Mapping is the process of annotating the fields in a data source with a set of common terms Senzing understands and uses when performing Entity Resolution.
For instance, the column that contains a person's first name may be named fname in one data source and firstName in another. The corresponding term for a first name in Senzing is NAME_FIRST. Reducing the different column names to common terms allows entity resolution to work.
In the attribute pull down list for each column, you will find a list of terms to select from. It’s a good idea to familiarize yourself with this list as it will inform you as to what to look for in the columns of your data sources.
The attribute pull down list is grouped by category. There are common terms for names, addresses, phones, identifiers like drivers license, passport and email addresses, and other attributes like date of birth and gender. An ideal mapping would include:
- A name
- An address, phone, and/or email
- A date of birth and/or identifier
Unfortunately, not every data source has all of these. But they should have something besides just a name; name alone is not enough to perform Entity Resolution. However, you can use the search function on a full name once your data is loaded.
You will also find that the app automatically maps many data source columns automatically.
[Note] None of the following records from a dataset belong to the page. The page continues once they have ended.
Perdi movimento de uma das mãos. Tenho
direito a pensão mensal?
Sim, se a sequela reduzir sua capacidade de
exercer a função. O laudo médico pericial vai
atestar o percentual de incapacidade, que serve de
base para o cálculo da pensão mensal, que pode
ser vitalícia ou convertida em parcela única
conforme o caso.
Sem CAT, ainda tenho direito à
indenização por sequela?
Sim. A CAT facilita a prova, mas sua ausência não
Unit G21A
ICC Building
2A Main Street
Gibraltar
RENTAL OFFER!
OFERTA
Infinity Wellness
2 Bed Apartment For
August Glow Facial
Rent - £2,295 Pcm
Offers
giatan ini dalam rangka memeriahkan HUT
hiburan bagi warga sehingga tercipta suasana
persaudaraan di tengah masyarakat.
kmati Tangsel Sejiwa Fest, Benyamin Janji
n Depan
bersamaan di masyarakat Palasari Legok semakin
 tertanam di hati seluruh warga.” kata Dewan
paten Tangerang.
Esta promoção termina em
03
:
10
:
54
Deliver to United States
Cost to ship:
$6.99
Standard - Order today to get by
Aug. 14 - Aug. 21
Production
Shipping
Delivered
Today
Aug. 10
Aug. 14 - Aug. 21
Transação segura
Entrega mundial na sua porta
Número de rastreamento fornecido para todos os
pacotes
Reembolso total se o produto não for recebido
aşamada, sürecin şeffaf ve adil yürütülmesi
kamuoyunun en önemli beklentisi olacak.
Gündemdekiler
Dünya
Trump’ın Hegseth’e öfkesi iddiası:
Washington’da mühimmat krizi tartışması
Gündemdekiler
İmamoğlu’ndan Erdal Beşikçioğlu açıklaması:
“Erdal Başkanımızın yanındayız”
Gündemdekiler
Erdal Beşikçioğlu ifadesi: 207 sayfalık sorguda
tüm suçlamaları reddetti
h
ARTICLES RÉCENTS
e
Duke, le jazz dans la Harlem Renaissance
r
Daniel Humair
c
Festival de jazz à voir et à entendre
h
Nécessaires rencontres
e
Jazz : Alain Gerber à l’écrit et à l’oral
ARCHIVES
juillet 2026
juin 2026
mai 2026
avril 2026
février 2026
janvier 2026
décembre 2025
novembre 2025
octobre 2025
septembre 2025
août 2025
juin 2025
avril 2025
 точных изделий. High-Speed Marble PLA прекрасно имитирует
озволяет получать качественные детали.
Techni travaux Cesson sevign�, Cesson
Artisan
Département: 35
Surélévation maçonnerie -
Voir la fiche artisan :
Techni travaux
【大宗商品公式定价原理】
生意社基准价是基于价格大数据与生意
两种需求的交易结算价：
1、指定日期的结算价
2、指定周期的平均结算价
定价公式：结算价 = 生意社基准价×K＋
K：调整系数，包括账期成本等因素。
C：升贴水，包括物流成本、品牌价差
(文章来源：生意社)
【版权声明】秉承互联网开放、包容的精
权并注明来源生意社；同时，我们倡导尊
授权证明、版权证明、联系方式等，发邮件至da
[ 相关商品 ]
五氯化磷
Your task is to accept or correct the ones it mapped automatically and manually assign the ones not auto mapped.
One final thought, not every column in every data source is useful to the entity resolution process! That is you don't need to map every column, but it will still be ingested for your subsequent reference. This is useful for displaying in reports, for example.
To include or exclude a data source column tick/untick the include check box at the top of the column. In this example the CONFIRM_IP column will be ingested and available for reference, but it will not be used for Entity Resolution as it is not mapped to a valid Senzing attribute term.
Ideally you wouldn't include every un-mapped column from a source, especially columns with a large amount of text in them as they will make your reports harder to read. Remember, you can always go back to the source system and view the full details of all fields that are not relevant and used by Entity Resolution.
That’s all there is to mapping! We suggest you add your data sources one by one and review the matches Senzing determined each time. See the troubleshooting article if you didn’t get the results you were expecting.